Defect prediction — The simplicity or versatility of a simulation program is only valuable if the technology is effective. “Process-driven workspaces mimic the actual workflow of our customers on the shop floor. At the same time within these processes and across the industry, defect prediction is key to optimizing designs and getting the best product to market,” the Flow Science executive clarified. “And of course, these defects and their classification differ from process to process, especially when the physics involved are wildly different.”
FLOW-3D CAST v5 introduces a series of new tools for identifying defects and predicting their development, including void particles to locate filling defects caused by entrapped gas. In previous programs, collapsed gas regions would disappear from simulation if they became too compressed to be resolved in the numerical mesh. Void particles change size in response to the surrounding metal pressure, and their location at the end of filling indicates a potential defect due to air entrainment and/or oxides.
Wall contact time helps identify locations on the mold surface that have been exposed to metal longer than others, and so may be more susceptible to erosion. Metal contact time reflects the amount of time metal has been in contact with sand or other solids, which may lead to microporosity.

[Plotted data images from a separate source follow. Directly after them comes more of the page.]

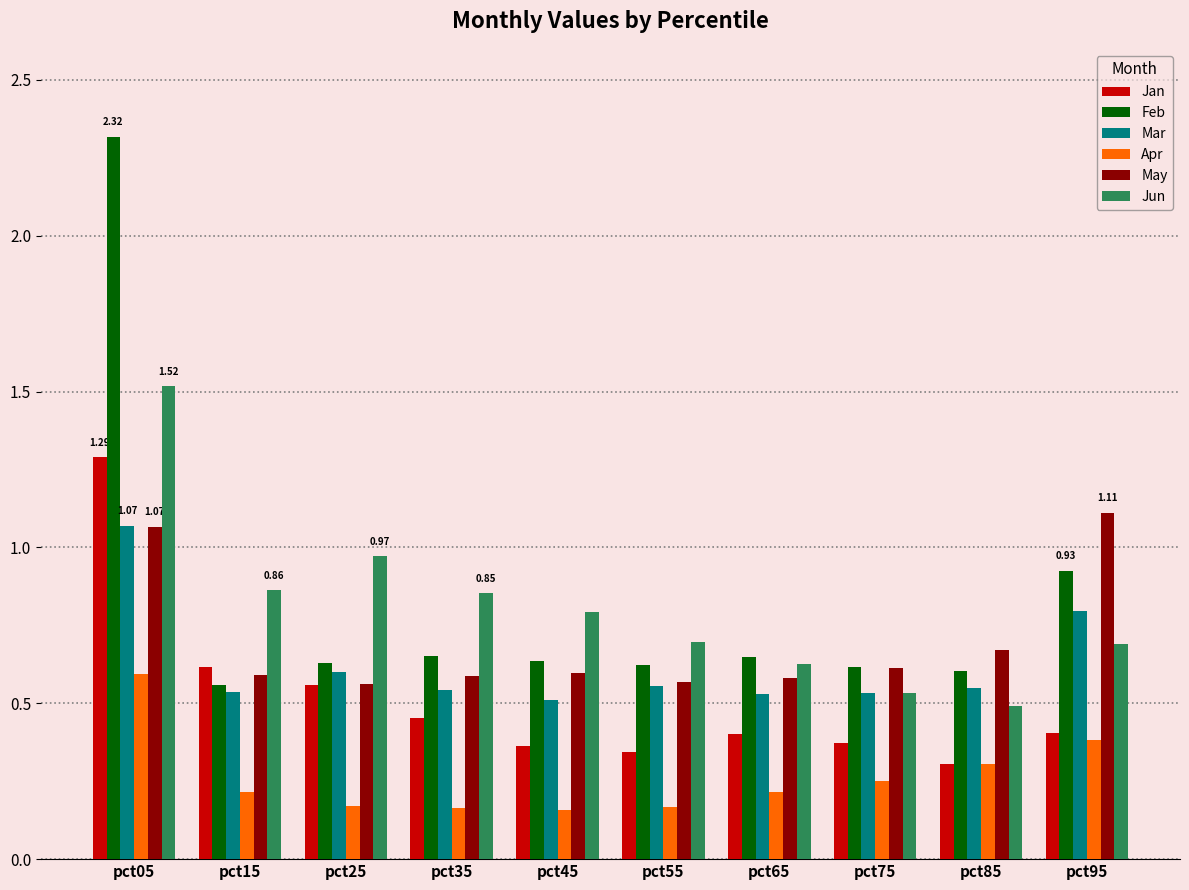

What is the difference between the maximum and minimum values in the Feb series?

1.8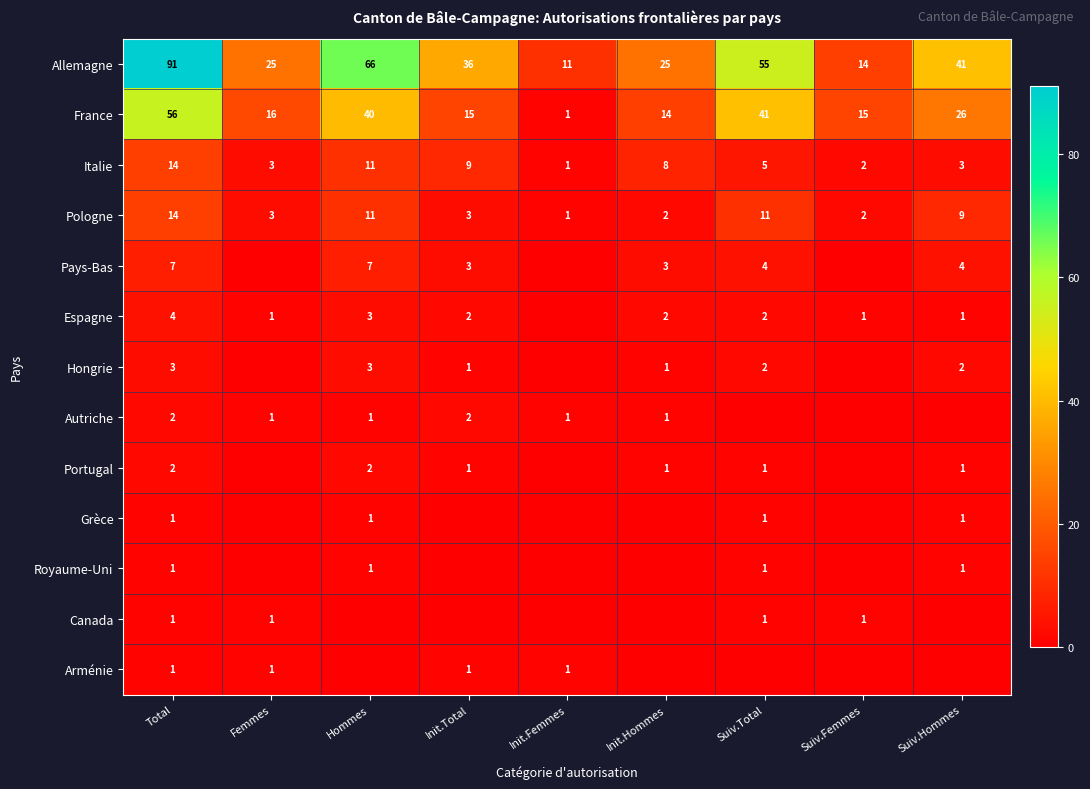

The Autriche series shows 1 at Init.Femmes. True or false?

True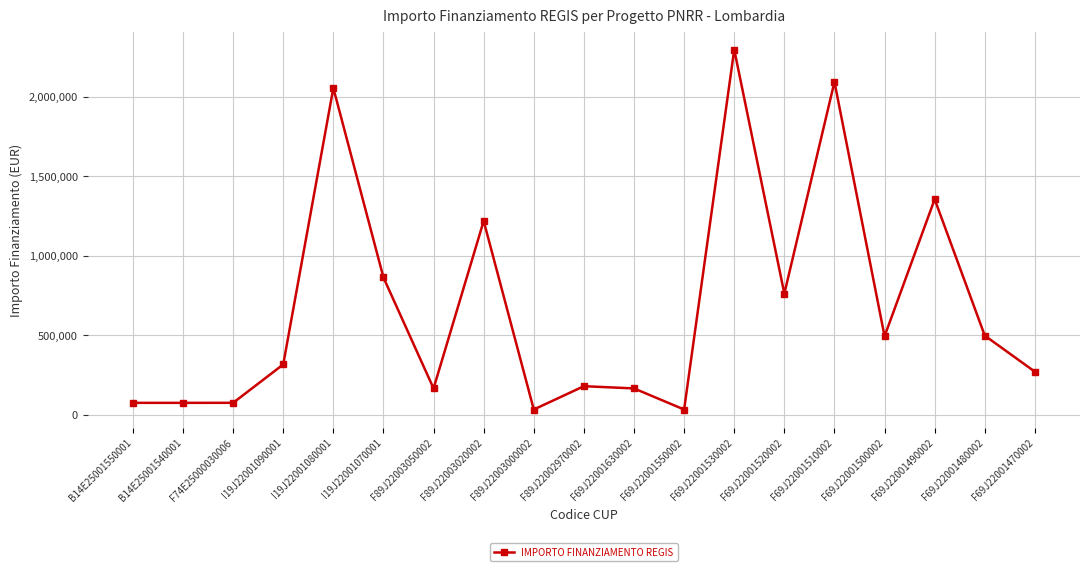

What is the value of the 16th point from the left?

493612.2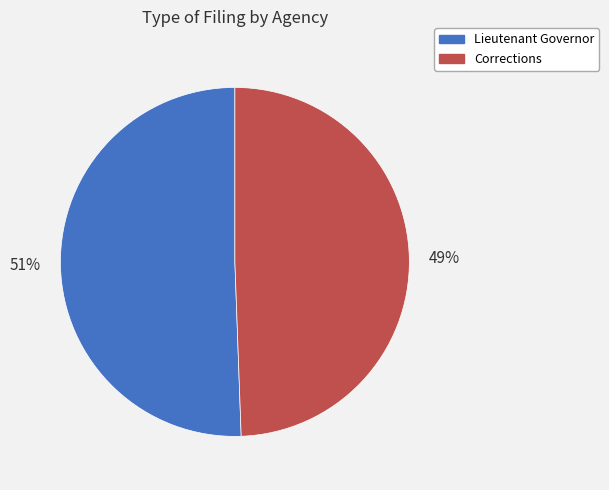

What is the smallest slice in the pie chart?

Corrections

With FLOW-3D CAST v5, the output for the metal contact time with individual solid components is extended to include the contact time with all components.
For identifying solidification defects, the Thermal Modulus that is commonly used for sizing risers is now output from solidification simulations.

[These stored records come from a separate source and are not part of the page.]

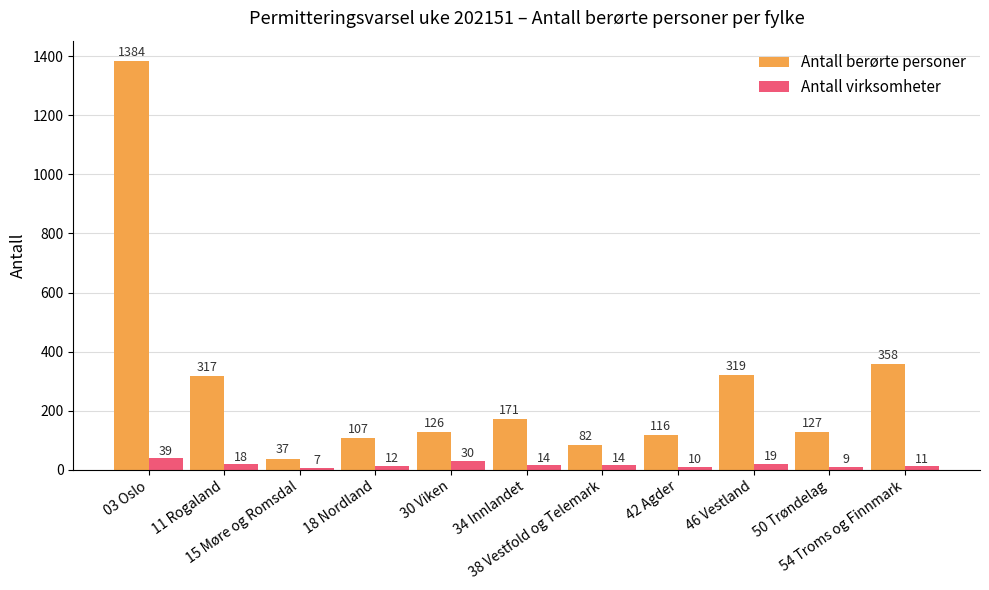

What is the spread (max minus min) of values at 46 Vestland?

300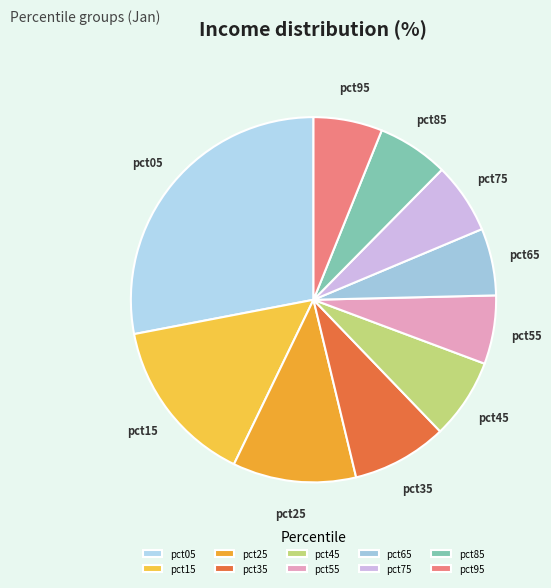

Combined, do pct25 and pct05 account for over 50%?

No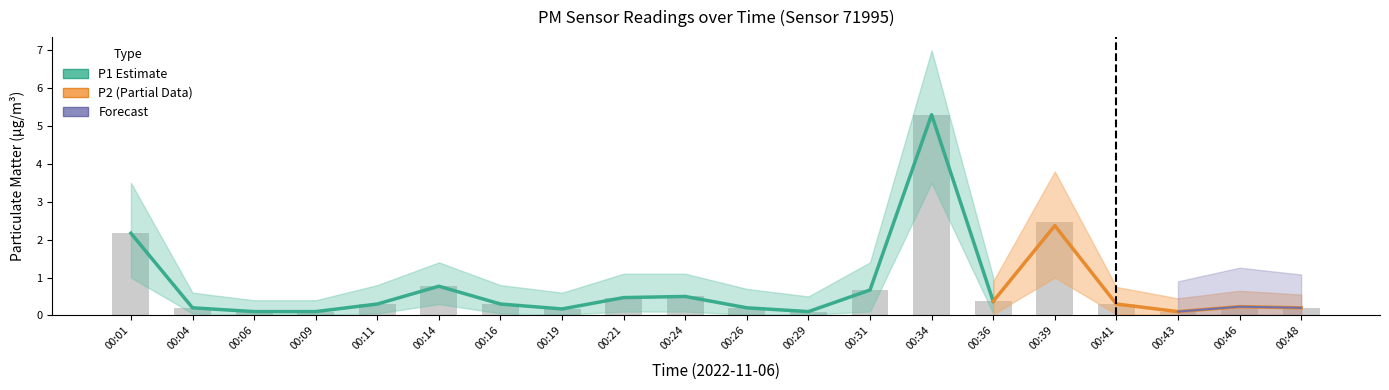

What is the value of the P1_upper bar at the 10th from the left?

1.1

Another new output quantity, Hot Spots, can be used in mold design to locate and size risers and identify potential solidification-related defects. Hot spots indicate the last places to solidify, and are represented by particles and colored by hot spot magnitude. Risers can be located where the hot spot magnitude is greatest.

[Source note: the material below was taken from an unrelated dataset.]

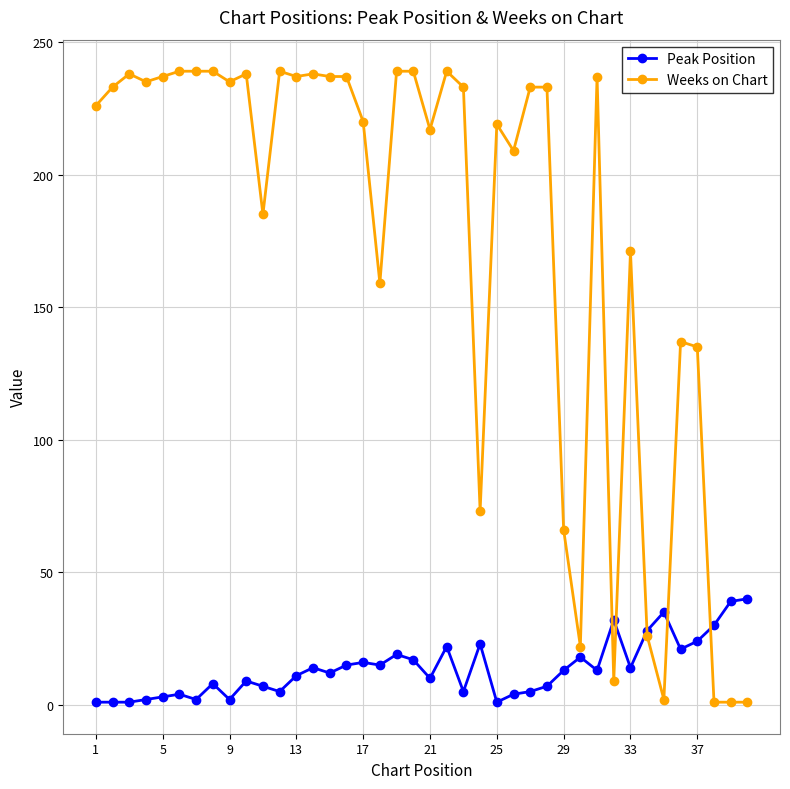

At how many categories does at least one series exceed 78?

31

A new Porosity Analysis Tool identifies porosity-related defects in real-world terms. Defects can be identified by their net volume, largest linear extent, shape factor, and total count.
Feedback loop — The new availability of such functions underscores the point that casting simulation programs represent the steady progress of science and technology, as well as the economic and performance objectives of individual metalcasters. Values like flexibility, versatility, and functionality are as relevant in science as they are in commerce, and as important to producing castings as to developing new software.
“FLOW-3D provides solutions to a wide spectrum of industries, from civil and environmental to aerospace and biotech and in our experience, metalcasting process simulations are some of the most complex and challenging simulations in the CFD domain,” Dr. Isfahani explained.
Another way of looking at this is that the software users’ experience and needs are guiding much of the research that leads to new functionalities, as in FLOW-3D CAST v5.
This user input is not confined to functionality. Amir Isfahani added that interface design and development comprise an even tighter “feedback loop” for software developers.
As for the direction of metalcasting and simulation software, the loop seems likely to get tighter. As the software users seek more answers to perfect their production processes, they will become more invested in the design of the products and the quality of their results. As the software developers seek more understanding of the potential for their technology, they will rely more on the real-world effects of simulating metalcasting processes.